- **What the task asks**:
Copy out the entries that open with the line containing "left wrist: (768, 321, -43)" and close with the line containing "right ankle: (739, 375, 28)". In each copied line, shift every keypoint value by adding 133 to both pixel coordinates and to the depth figure.

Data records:

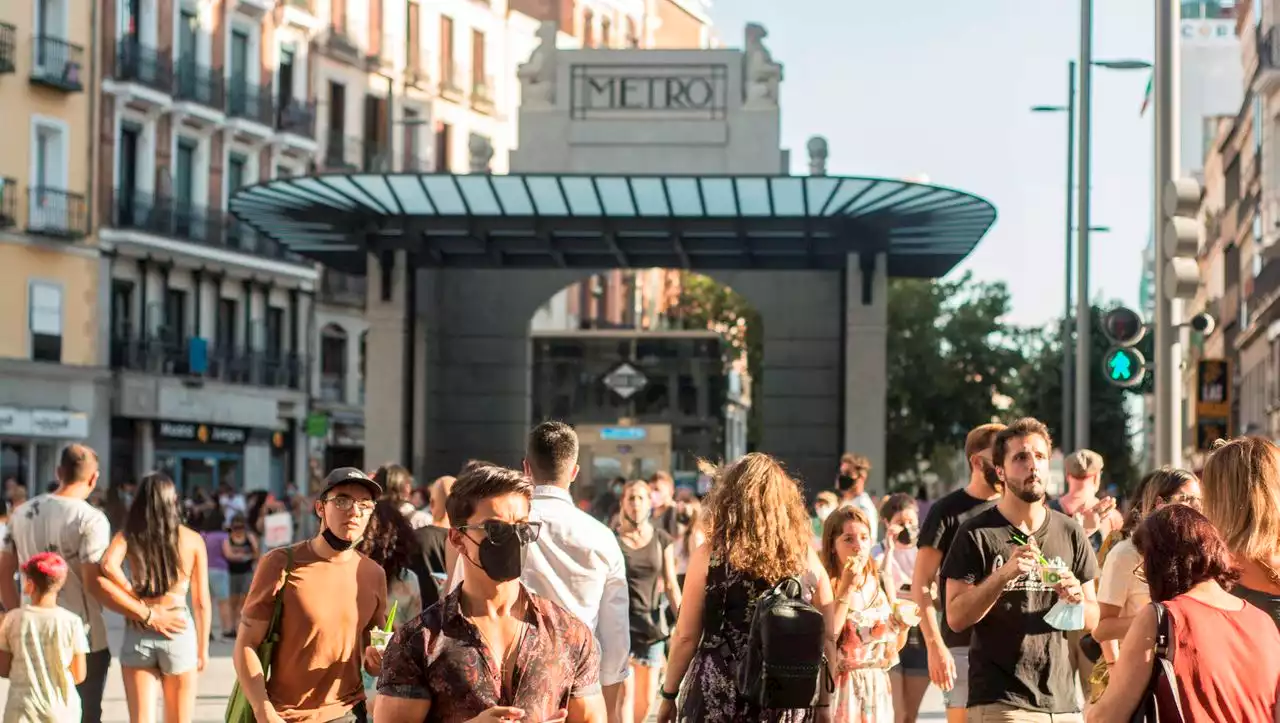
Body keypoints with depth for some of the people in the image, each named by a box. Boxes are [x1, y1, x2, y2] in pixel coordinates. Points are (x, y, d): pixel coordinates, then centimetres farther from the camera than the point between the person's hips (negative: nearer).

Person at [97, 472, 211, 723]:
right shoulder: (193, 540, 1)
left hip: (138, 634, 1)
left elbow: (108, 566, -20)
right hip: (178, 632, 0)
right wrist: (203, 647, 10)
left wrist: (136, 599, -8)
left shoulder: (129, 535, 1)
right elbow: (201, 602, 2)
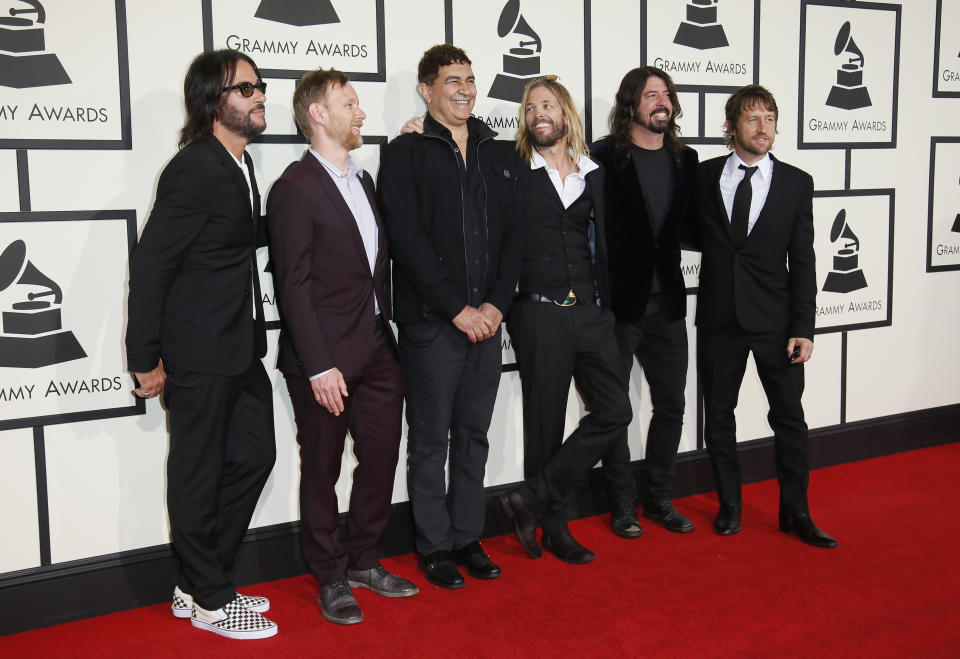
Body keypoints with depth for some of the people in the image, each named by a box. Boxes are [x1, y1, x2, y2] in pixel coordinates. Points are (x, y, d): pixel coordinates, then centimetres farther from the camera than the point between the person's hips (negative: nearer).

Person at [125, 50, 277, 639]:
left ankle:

* * *

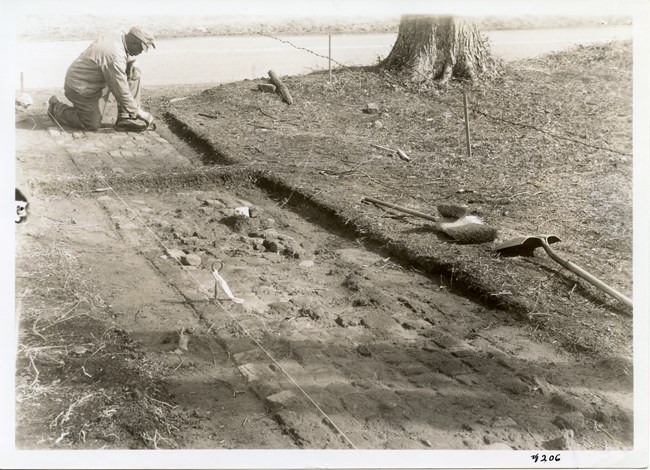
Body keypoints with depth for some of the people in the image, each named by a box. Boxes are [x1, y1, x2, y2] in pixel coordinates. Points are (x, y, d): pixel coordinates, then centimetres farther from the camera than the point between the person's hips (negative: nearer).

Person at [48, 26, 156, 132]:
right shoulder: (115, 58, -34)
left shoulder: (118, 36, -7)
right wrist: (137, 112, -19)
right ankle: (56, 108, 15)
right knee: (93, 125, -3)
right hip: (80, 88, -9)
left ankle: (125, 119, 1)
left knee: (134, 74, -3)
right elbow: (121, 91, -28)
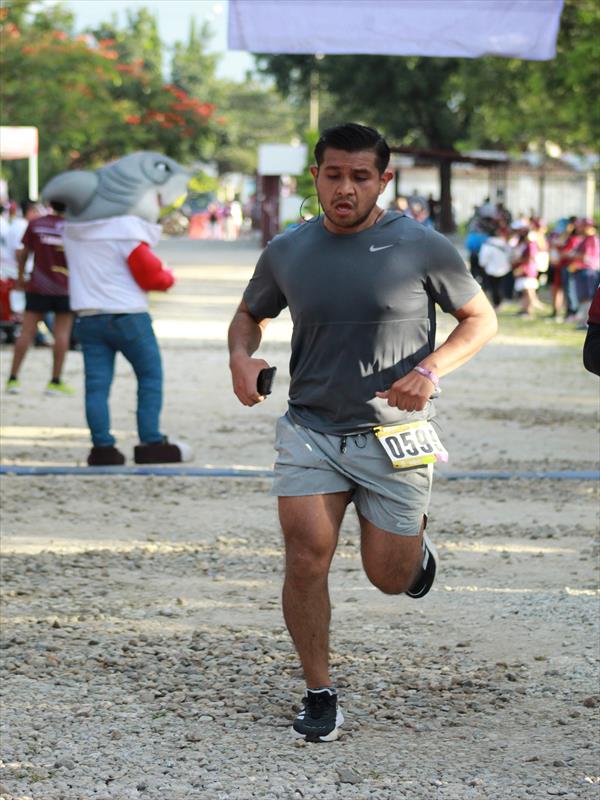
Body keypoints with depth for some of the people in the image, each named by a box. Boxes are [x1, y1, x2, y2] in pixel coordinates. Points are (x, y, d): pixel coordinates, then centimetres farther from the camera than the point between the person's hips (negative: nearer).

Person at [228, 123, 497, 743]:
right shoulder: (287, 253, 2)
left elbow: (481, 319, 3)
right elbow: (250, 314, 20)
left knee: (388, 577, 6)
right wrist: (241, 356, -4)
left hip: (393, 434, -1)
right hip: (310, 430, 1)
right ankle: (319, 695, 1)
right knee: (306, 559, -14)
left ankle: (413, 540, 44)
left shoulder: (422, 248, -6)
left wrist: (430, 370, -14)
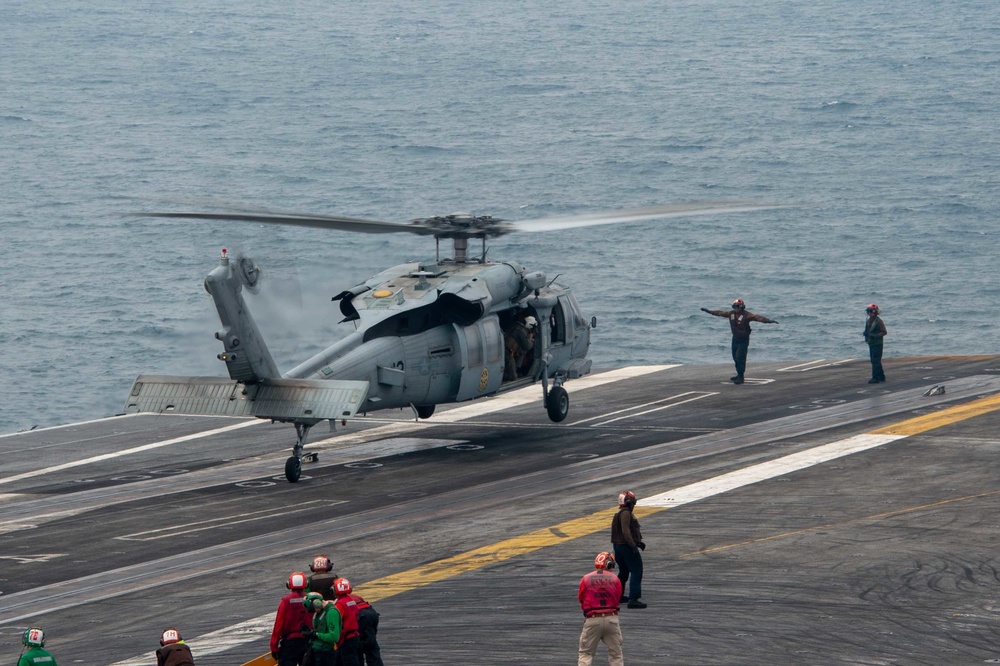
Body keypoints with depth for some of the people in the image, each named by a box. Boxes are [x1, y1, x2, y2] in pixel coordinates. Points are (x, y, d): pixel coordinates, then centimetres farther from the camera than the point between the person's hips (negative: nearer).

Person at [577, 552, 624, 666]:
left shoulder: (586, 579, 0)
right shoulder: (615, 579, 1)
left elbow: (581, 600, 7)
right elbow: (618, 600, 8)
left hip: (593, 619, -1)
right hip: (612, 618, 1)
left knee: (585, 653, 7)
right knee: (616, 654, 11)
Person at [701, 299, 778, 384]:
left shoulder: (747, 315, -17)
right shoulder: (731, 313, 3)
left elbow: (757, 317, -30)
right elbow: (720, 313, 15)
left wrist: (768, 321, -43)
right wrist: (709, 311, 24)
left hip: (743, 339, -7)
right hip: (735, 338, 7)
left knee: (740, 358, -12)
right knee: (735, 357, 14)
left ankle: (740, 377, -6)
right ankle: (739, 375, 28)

...

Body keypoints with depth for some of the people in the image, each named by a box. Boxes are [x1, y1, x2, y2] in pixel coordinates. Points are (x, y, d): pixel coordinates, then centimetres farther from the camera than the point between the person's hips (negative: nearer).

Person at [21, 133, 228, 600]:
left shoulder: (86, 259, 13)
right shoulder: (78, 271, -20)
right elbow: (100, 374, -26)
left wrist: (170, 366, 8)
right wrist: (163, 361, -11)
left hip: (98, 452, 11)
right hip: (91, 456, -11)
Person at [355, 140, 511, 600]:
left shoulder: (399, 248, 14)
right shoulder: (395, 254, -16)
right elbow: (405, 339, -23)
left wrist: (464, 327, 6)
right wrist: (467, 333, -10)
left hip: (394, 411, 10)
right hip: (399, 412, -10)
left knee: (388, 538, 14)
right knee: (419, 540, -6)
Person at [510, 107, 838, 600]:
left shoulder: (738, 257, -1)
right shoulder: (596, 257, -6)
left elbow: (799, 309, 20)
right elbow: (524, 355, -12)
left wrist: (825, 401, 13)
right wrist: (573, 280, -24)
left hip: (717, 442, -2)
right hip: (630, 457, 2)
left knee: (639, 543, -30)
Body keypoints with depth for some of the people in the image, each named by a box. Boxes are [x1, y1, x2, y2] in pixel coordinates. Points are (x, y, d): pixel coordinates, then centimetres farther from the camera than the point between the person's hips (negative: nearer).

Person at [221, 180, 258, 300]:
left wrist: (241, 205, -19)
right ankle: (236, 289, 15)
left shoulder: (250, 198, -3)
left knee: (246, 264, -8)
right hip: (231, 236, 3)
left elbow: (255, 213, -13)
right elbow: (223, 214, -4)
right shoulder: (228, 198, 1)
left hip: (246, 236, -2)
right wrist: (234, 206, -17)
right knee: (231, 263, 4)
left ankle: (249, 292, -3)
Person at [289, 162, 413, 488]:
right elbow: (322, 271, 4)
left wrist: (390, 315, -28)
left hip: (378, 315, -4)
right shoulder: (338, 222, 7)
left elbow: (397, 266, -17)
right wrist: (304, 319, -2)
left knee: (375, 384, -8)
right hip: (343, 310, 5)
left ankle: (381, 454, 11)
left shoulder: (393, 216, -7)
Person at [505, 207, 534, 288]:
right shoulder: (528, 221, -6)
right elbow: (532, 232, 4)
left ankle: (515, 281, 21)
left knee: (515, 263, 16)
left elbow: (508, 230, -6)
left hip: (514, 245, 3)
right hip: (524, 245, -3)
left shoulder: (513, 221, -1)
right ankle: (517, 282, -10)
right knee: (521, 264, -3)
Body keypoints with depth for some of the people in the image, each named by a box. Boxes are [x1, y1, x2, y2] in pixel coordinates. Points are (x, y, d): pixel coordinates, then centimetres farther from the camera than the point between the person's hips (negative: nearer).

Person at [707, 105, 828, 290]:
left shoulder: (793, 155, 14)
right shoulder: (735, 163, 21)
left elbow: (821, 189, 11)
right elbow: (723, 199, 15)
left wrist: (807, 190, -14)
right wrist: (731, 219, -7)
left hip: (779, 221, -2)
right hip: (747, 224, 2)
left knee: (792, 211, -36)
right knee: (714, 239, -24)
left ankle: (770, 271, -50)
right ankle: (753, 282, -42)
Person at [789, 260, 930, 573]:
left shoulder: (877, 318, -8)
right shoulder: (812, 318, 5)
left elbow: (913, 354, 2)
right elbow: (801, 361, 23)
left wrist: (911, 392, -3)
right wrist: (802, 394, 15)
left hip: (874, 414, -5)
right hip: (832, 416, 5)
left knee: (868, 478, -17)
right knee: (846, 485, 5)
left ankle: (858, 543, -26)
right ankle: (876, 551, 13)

- **Task response**:
left wrist: (901, 454, 90)
right wrist: (842, 444, 157)
left hip: (876, 472, 126)
right hip: (868, 471, 140)
left knee: (873, 491, 121)
right knee: (868, 490, 147)
left ankle: (873, 510, 127)
right ankle: (872, 508, 161)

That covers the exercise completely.